Kung Fu Hustle
with Stephen Chow, Wah Yuen, Qiu Yuen
Directed by Stephen Chow
(Columbia Tri-Star)
by Chad Van Wagner
Stephen Chow can’t be happy about America right now. His last film, Shaolin Soccer, was universally praised, and spectacularly fumbled by its American distributor, Miramax. The man was ripe to be a mega star in the West, kind of like a Jackie Chan meets Jim Carrey figure. Instead, Shaolin Soccer‘s follow-up, Kung Fu Hustle, gets a “limited” release before being ushered to video. Yee haw.

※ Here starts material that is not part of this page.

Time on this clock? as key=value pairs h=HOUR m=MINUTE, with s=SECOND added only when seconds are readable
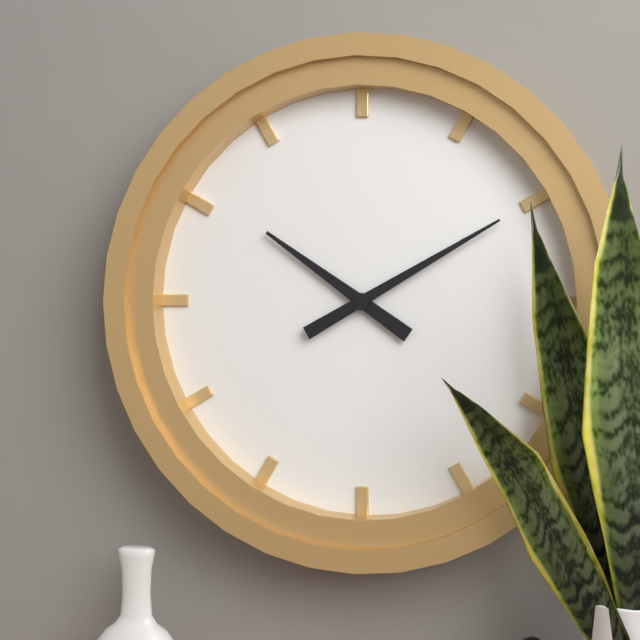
h=10 m=10
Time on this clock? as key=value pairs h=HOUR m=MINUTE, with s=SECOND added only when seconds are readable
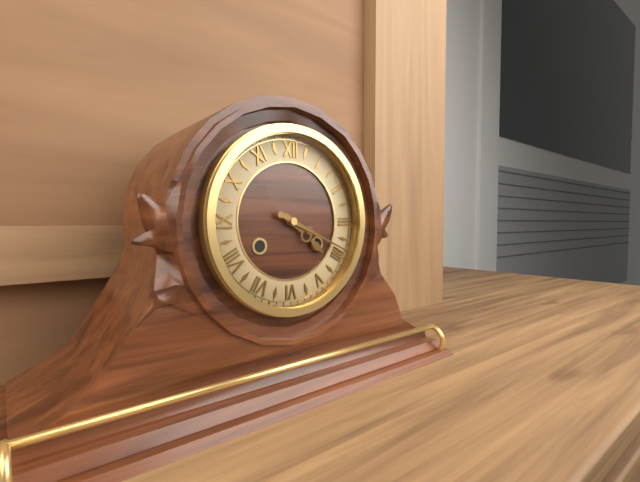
h=4 m=19
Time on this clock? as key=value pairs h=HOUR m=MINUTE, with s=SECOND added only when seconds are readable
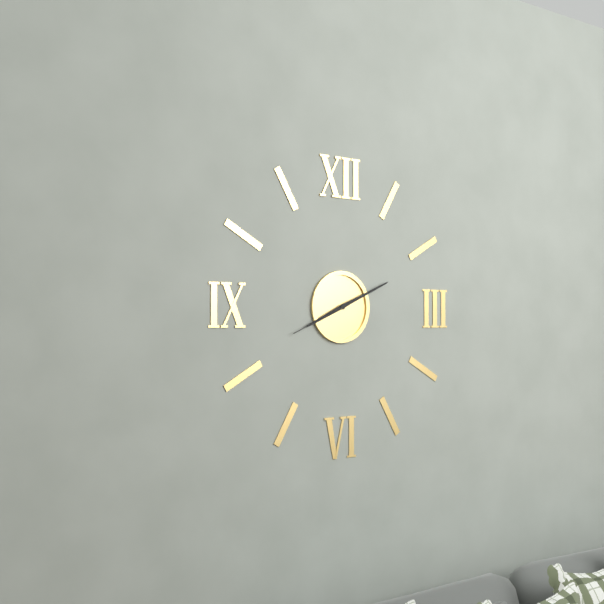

That Hustle isn’t quite the film that Soccer is is only of mild concern. It’s still one of the most screwed up, insane movies you’re going to see this year. This time around, Chow is a down-and-out con man who may or may not be “The One.” The plot is neither here nor there. What sells this film is the utterly berserk visual sense of slapstick. Think of The Mask as a karate movie, complete with faces that squash inwards and necks that twist like barber poles when hit. It’s essentially Looney Tunes taken to its most chop-sockey extreme, and it’s amazingly entertaining.

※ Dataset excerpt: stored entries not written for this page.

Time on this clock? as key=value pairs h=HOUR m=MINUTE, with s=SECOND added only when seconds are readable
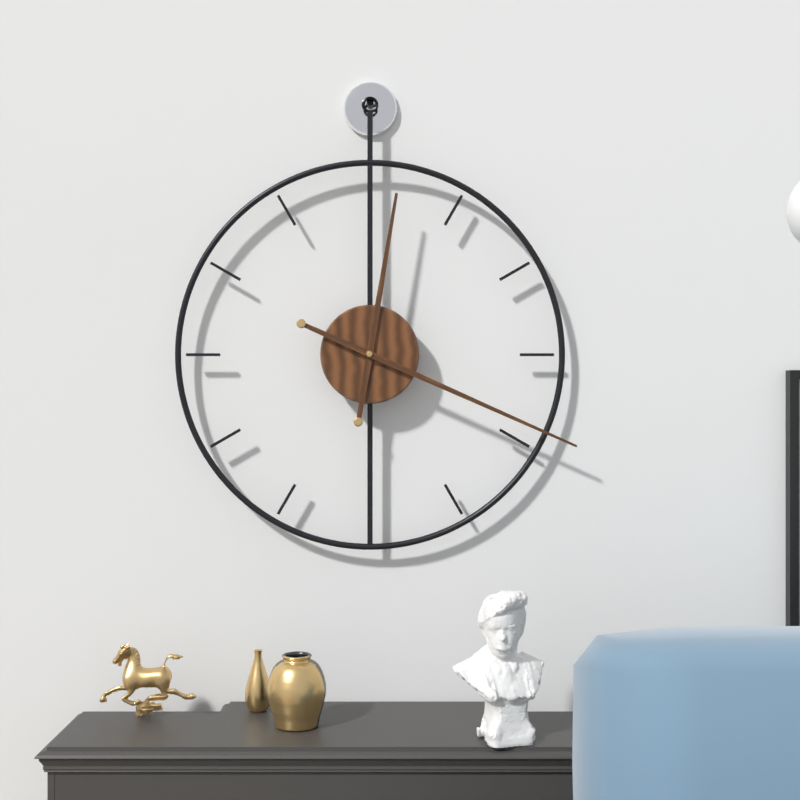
h=12 m=19
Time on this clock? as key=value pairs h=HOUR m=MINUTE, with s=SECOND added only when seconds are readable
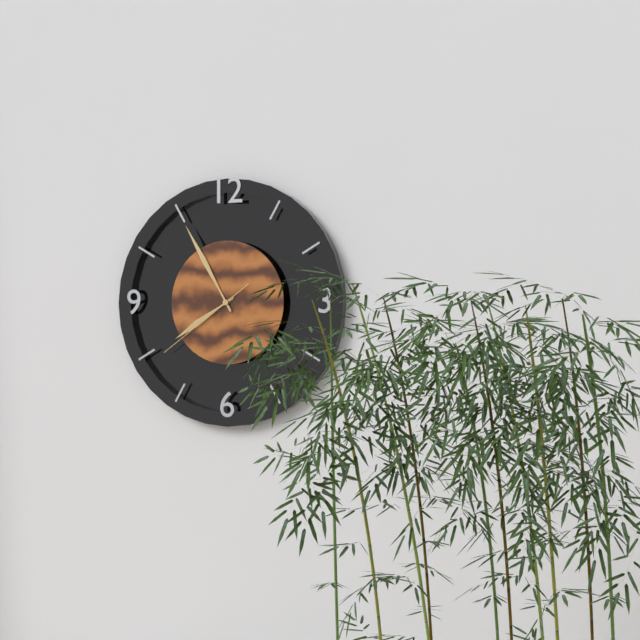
h=7 m=55 s=39
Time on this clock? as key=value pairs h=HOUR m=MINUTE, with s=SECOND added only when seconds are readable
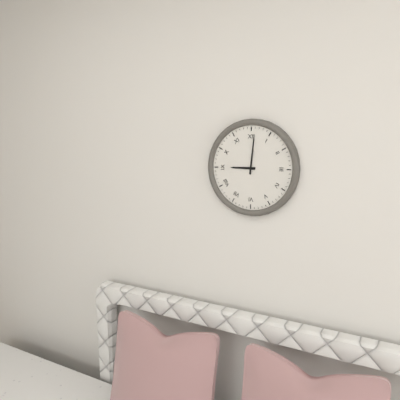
h=9 m=1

That said, this is a step down from Soccer, albeit a small one. The story wasn’t much in Soccer, but it’s practically an afterthought here, despite being sprawling and pointlessly complicated. Cartoon violence can get pretty brutal and still be funny, but watching a beautiful, innocent young woman get a shotgun blast in the back doesn’t do much for the comedy factor. Chow himself disappears for an oddly long time in the middle third of the film, and the love interest is, all hyperbole aside, the single flimsiest love interest in the history of cinema. Seriously, she only gets two brief scenes, including the “touching” reunion at the end. Good Lord, why bother?
Despite the shortcomings of his most recent work, Chow is still an impressive filmmaker, and it’s only because his talent is so impressive that the flaws mentioned above feel so problematic. Don’t let ’em stop you from seeing this, though. Kung Fu Hustle is brilliant.